● Reading passage:
Fighting for Public Enjoyment, Wildlife at Point Reyes National Seashore

14th of Jan 2022

Advocates for the West recently filed a lawsuit challenging the controversial National Park Service management plan for expanding private agriculture at California’s Point Reyes National Seashore, one of a handful of national parks that permits cattle grazing. 

The Park Service plan paves the way for 20-year leases for beef and dairy ranchers in the park, enshrining and expanding commercial ranching on public lands at the expense of native wildlife and natural habitats. The plan would also allow harmful water pollution to continue, and permit the agency to kill native tule elk — a unique subspecies found in no other national park — that ranchers say interfere with cattle operations.

For decades, the Park Service has leased about 28,000 acres of public lands within the Point Reyes National Seashore and the Golden Gate National Recreation Area for beef and dairy ranching, despite significant conflicts with natural resources, wildlife, and public recreation. Ranching has led to overgrazing, soil erosion, degraded water quality, damaged vegetation and endangered species habitats, increased levels of invasive weeds, and suppressed wildlife populations in these parks. Ranching consumes millions of gallons of water each year — on an increasingly drought-prone coastal landscape — and generates harmful levels of water pollution

“The Park Service is unlawfully prioritizing the commercial needs of ranchers over the natural environment and the public’s use and enjoyment of these majestic public lands,” said Lizzy Potter, Staff Attorney at Advocates for the West, which is representing the plaintiffs in the lawsuit. “The Park Service decided that ranching should continue in perpetuity without fully disclosing its plans or the resulting environmental consequences.”

● What is asked:
1/ How long are the leases for beef and dairy ranchers under the Park Service plan described in the Point Reyes article?
2/ According to the Point Reyes article, why would the plan permit the agency to kill native tule elk?
The entries have nothing to do with the Point Reyes article.

● Excerpted data:
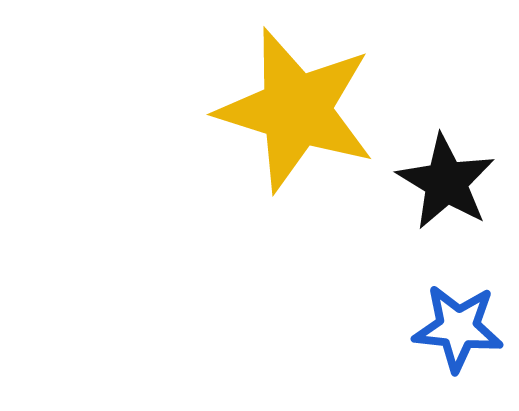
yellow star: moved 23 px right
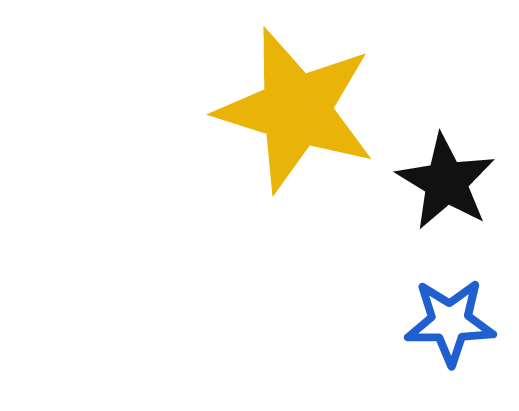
blue star: moved 8 px left, 6 px up; rotated 6 degrees counterclockwise
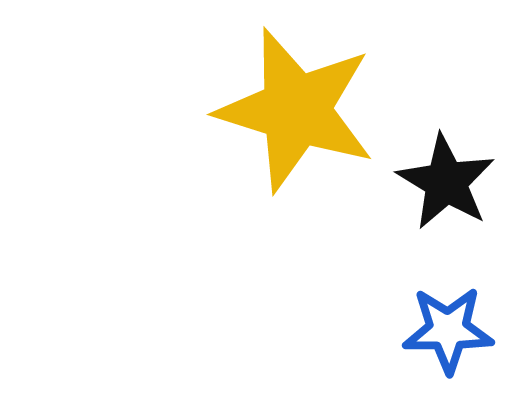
blue star: moved 2 px left, 8 px down
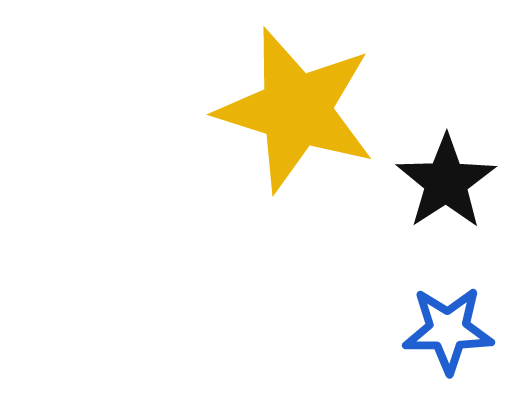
black star: rotated 8 degrees clockwise
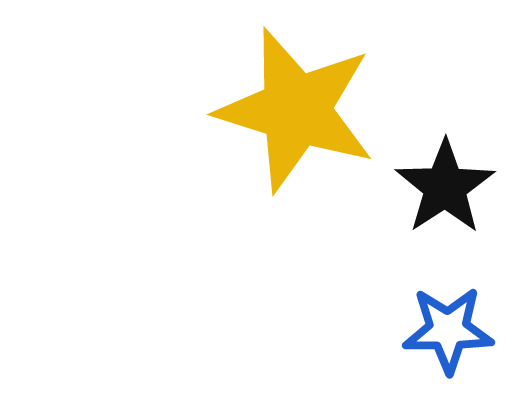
black star: moved 1 px left, 5 px down
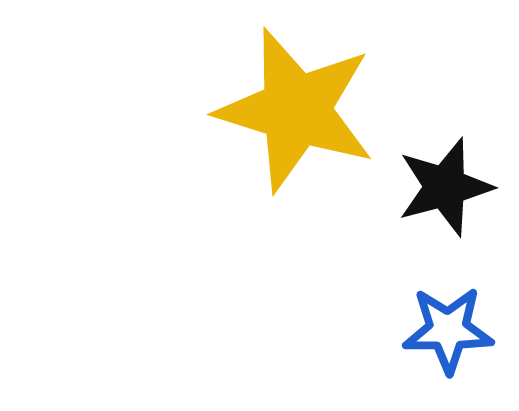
black star: rotated 18 degrees clockwise
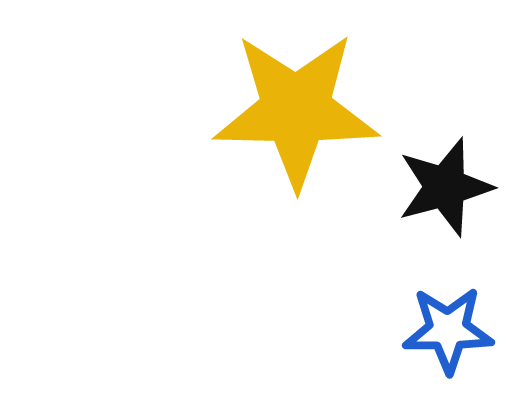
yellow star: rotated 16 degrees counterclockwise
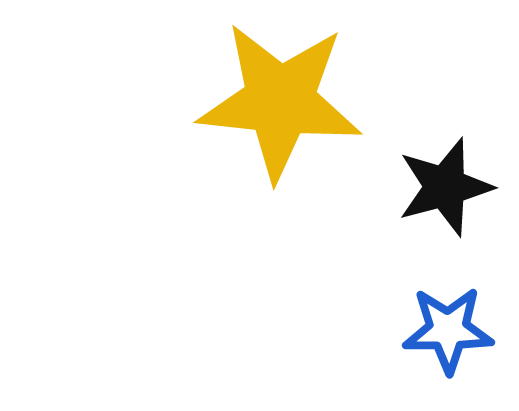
yellow star: moved 16 px left, 9 px up; rotated 5 degrees clockwise
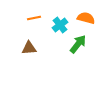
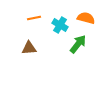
cyan cross: rotated 21 degrees counterclockwise
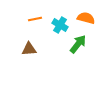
orange line: moved 1 px right, 1 px down
brown triangle: moved 1 px down
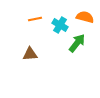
orange semicircle: moved 1 px left, 1 px up
green arrow: moved 1 px left, 1 px up
brown triangle: moved 1 px right, 5 px down
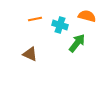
orange semicircle: moved 2 px right, 1 px up
cyan cross: rotated 14 degrees counterclockwise
brown triangle: rotated 28 degrees clockwise
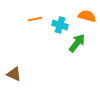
brown triangle: moved 16 px left, 20 px down
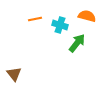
brown triangle: rotated 28 degrees clockwise
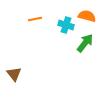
cyan cross: moved 6 px right
green arrow: moved 8 px right
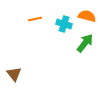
cyan cross: moved 2 px left, 1 px up
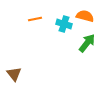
orange semicircle: moved 2 px left
green arrow: moved 2 px right
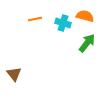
cyan cross: moved 1 px left, 1 px up
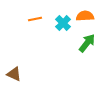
orange semicircle: rotated 18 degrees counterclockwise
cyan cross: rotated 28 degrees clockwise
brown triangle: rotated 28 degrees counterclockwise
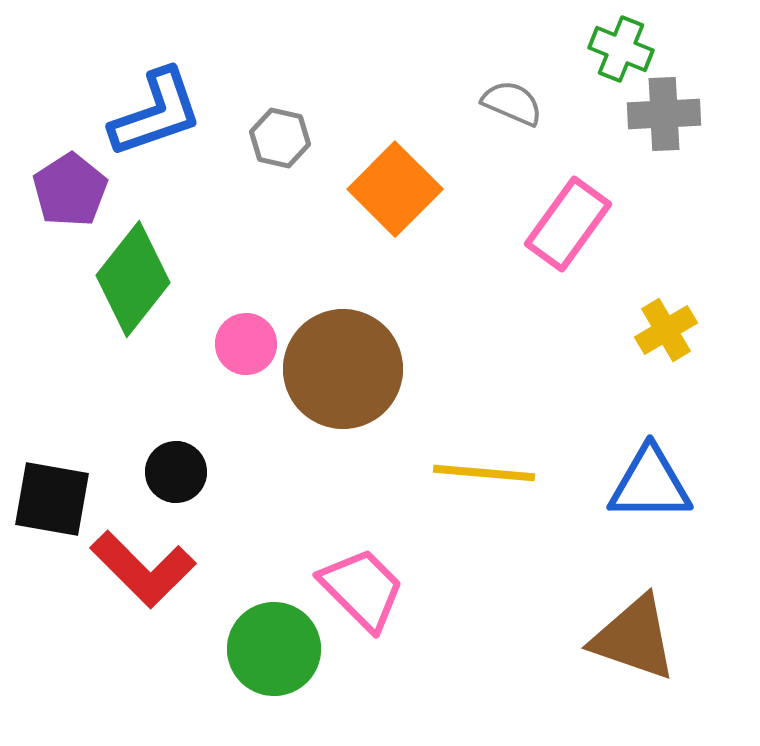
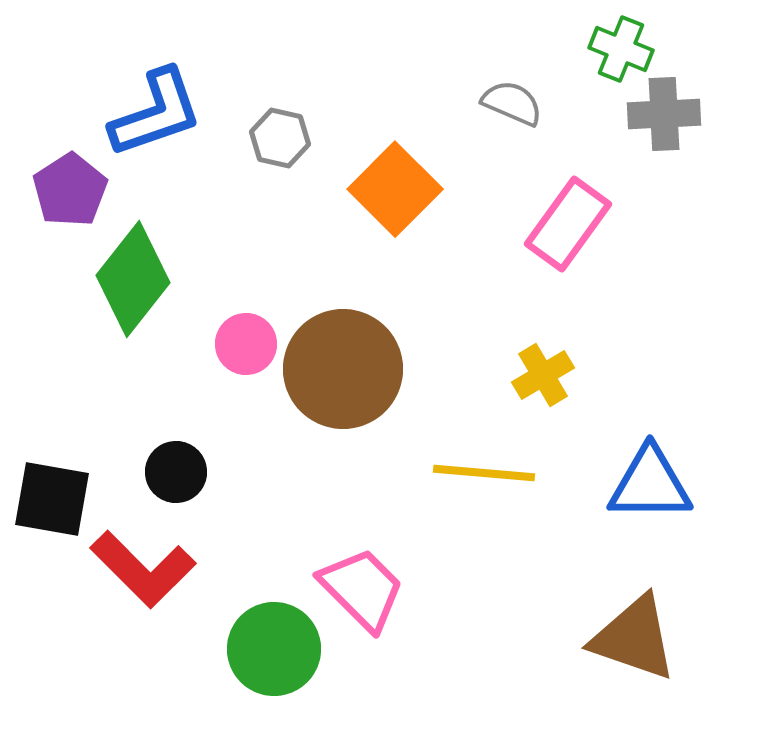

● Solutions per task:
1/ 20 years.

2/ Ranchers say the tule elk interfere with cattle operations, and the plan would let the agency kill them.